Retail to Pay the Rent

$700,000 to Keep Student Share of Student Union Building Cost Under $3M

Though both the administration and the Concordia Student Union admit the projected annual budget to buy and operate a Student Union Building is “very preliminary,” the anticipated cost to students is estimated at $2.6 million per year.

In presentations directed at students throughout the SUB campaign, the students’ annual share towards the 25-year mortgage on the building has
been slated at $1.45 million, and the operating cost at $1.48 million.

The CSU and administration projected it would take $700,000 of commercial retail revenue to keep the student portion of the rent under $3 million each year,
In the same presentation, it was explained that retail space—estimated to take up five to 16 per cent of the entire building—will be split proportionally with the university.
“But if [students] want to give up five, 15, 20 per cent of their space [to be used for retail], they’re the ones who decide at the end of the day,” said Severyns.
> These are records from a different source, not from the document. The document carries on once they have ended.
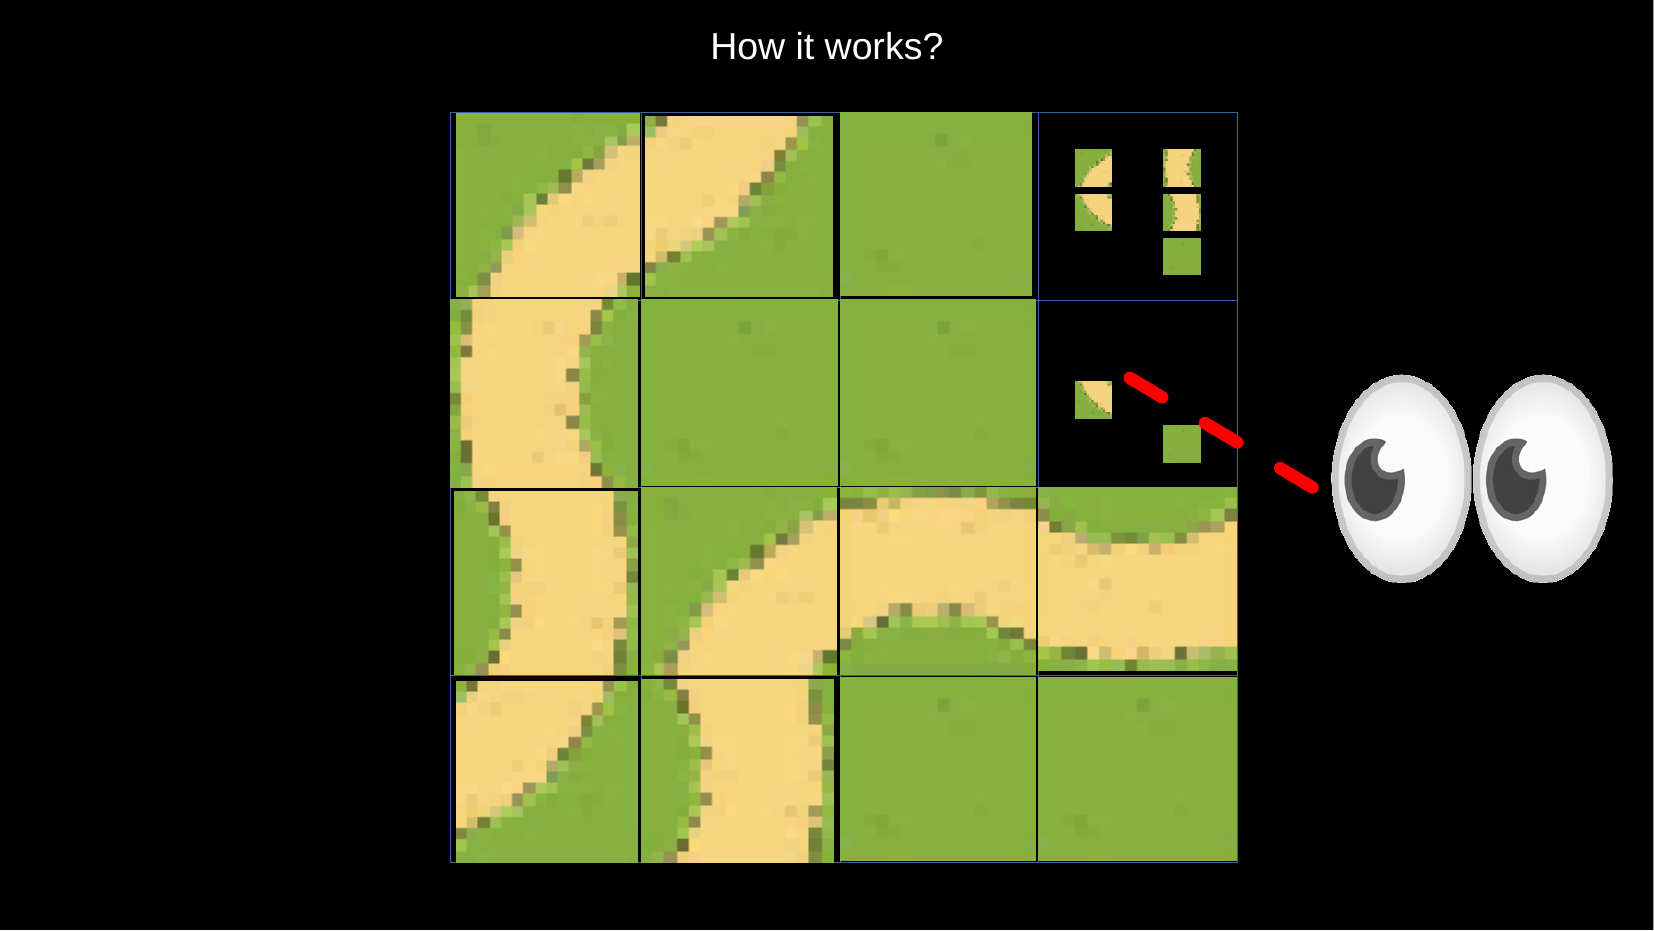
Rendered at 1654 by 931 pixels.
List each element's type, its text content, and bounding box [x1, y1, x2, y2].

picture [645, 116, 833, 297]
picture [1038, 677, 1237, 862]
picture [641, 679, 834, 863]
picture [1038, 487, 1237, 671]
picture [840, 677, 1036, 862]
picture [456, 113, 640, 297]
picture [1163, 238, 1201, 275]
text_box How it works? [0, 18, 1654, 76]
picture [1075, 381, 1112, 419]
picture [454, 491, 638, 676]
picture [1075, 149, 1112, 187]
picture [1331, 374, 1613, 583]
picture [456, 681, 638, 863]
picture [641, 299, 838, 676]
picture [840, 112, 1032, 296]
picture [1163, 425, 1201, 463]
picture [450, 299, 638, 488]
picture [1075, 194, 1112, 231]
picture [1163, 194, 1201, 231]
picture [840, 299, 1036, 676]
picture [1163, 149, 1201, 187]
If at any point in the 40-year term of the contract it is not economically viable for the CSU to maintain their portion of the student centre, Article Three stipulates a termination process that would see the university buy out the student centre “equal to the proportional share of the student centre value” or elect a third party to purchase it.
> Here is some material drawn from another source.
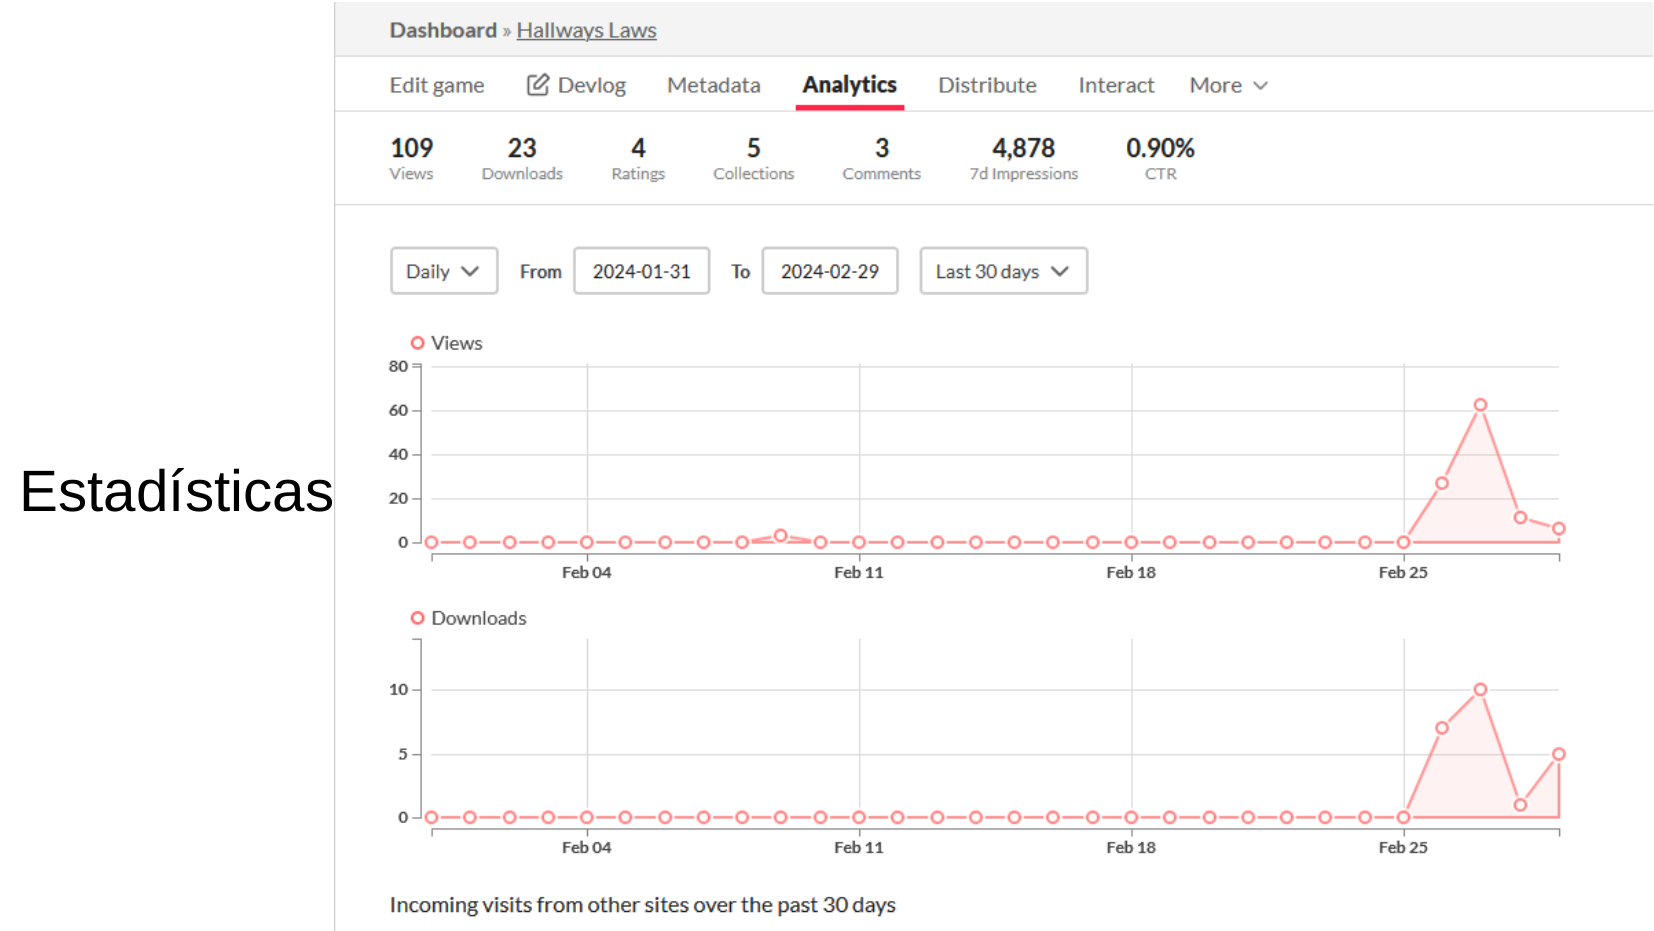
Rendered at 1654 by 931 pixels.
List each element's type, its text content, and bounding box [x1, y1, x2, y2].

title Estadísticas [0, 413, 334, 569]
picture [334, 2, 1654, 931]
Any plan to create a sustainable yearly revenue of $700,000 over the 40-year term agreement is up to the students, said CSU VP Finance Zhuo Ling.
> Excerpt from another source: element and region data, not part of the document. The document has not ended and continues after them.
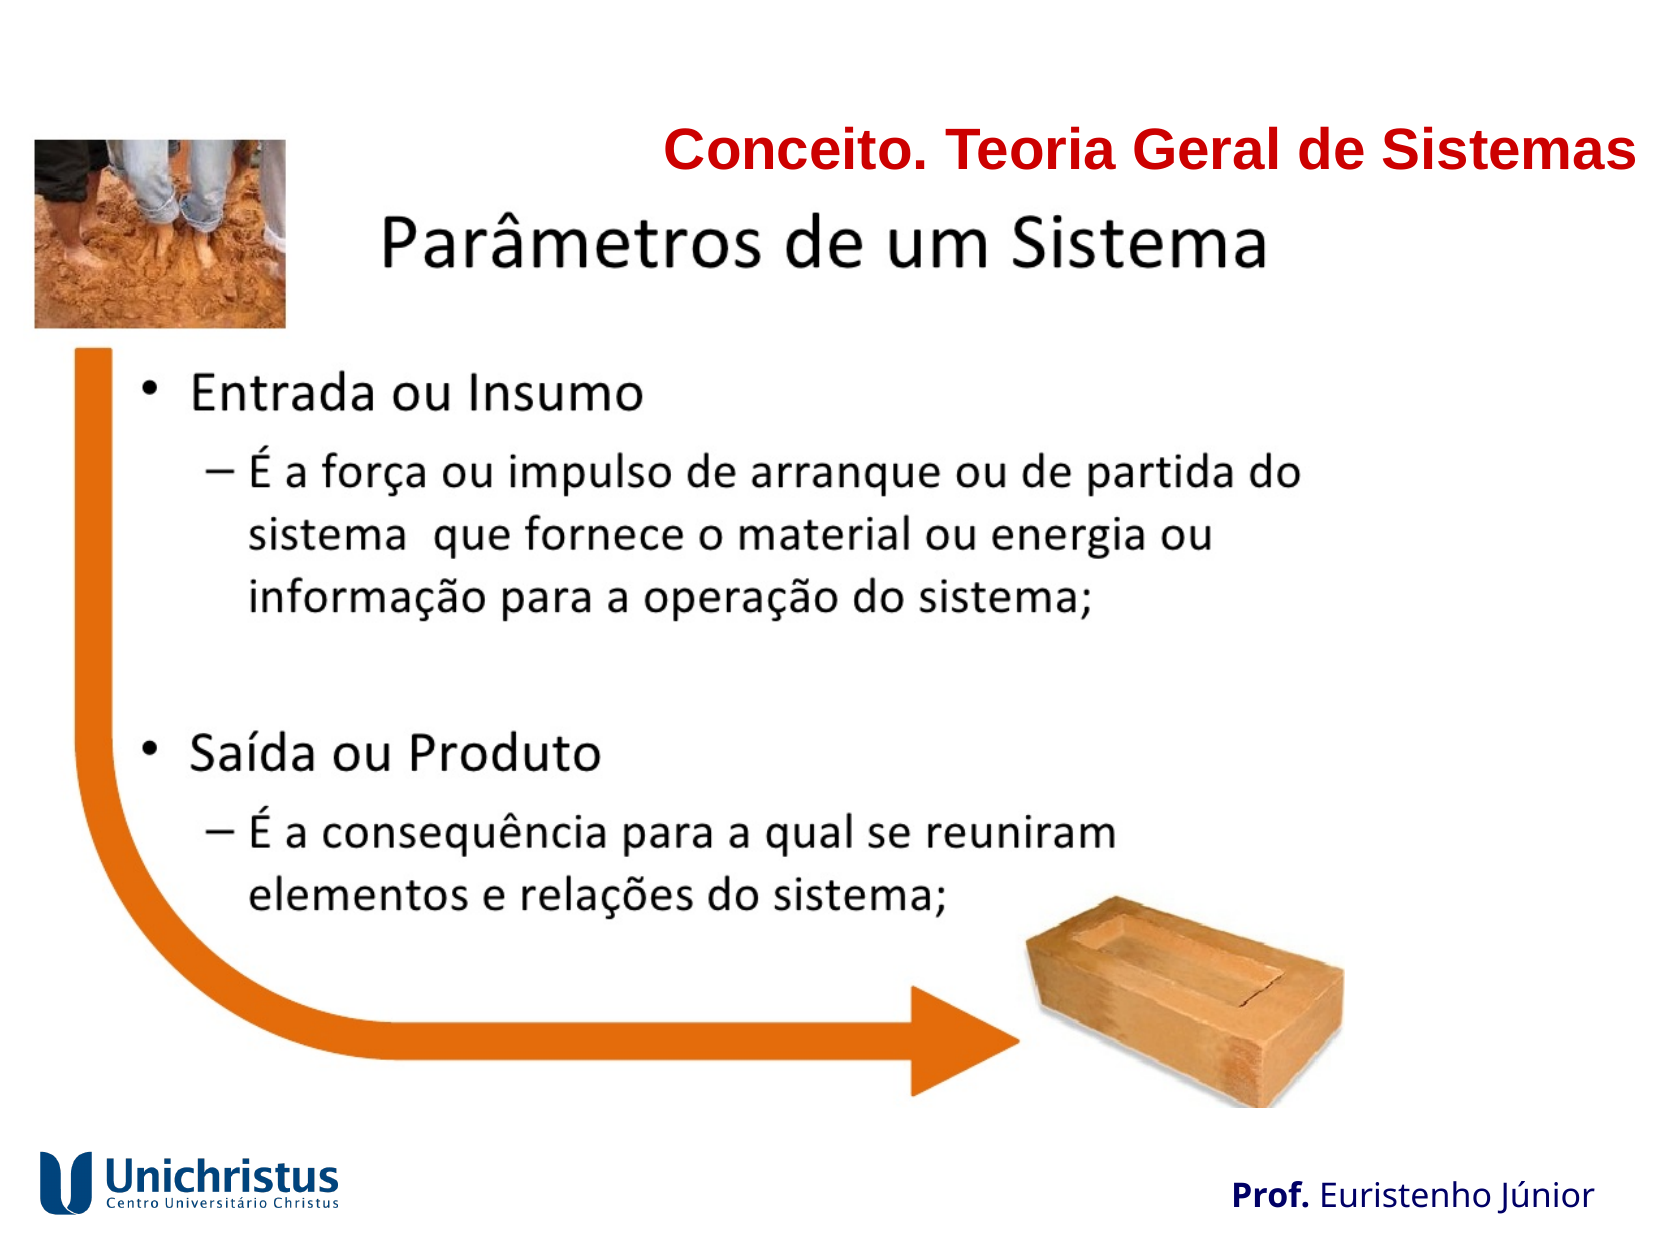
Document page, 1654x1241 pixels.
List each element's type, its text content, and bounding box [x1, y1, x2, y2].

text_box Prof. Euristenho Júnior [1216, 1163, 1654, 1224]
text_box Conceito. Teoria Geral de Sistemas [649, 109, 1654, 189]
picture [23, 123, 1345, 1109]
picture [35, 1148, 343, 1217]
“We’re not expecting student-run cafes to be as profitable as a Tim Hortons. But if future students want a student run café [in the Student Centre], they can have it—but they might be taking a loss for it,” he said. “At the end of the day, the question basically comes down to this: if we don’t have the $700,000 in retail revenue, we’re taking a loss, because students have decided they’re taking a loss on it. When we manage retail, we need to be conscious of the cost that comes with it. Do we want a café and lose money, or a Tim Horton’s that doesn’t lose money? That’s up to them.”

Though CUSACorp and student-run initiatives have never posted anywhere near $700,000 worth of annual profit, Ling said the SUB retail plans could be profitable.

He also explained that the CSU and administration are looking into other means to offset the projected $2.6 million the CSU will be accountable for each year, such as external sponsorship and donations from the alumni.

When asked for the business plan that would outline annual revenues and expenditures as the staggering fee-levy is implemented, CSU executives could not divulge any additional details, as the SUB’s location remains “undecided.”

“We can’t have a business plan for a location, a size, for

tenants we don’t know,” said Ling. “It’s too abstract right now.”

Both executives said they did not foresee an eventual increase in the fee-levy should the $700,000 retail revenue have to be subsidized.

“An increasing fee-levy would have to go through a referendum,” explained Ling.

“And if the students in the future don’t make a profit they’ll have to review their business plan. It’s for them to decide,” added Severyns.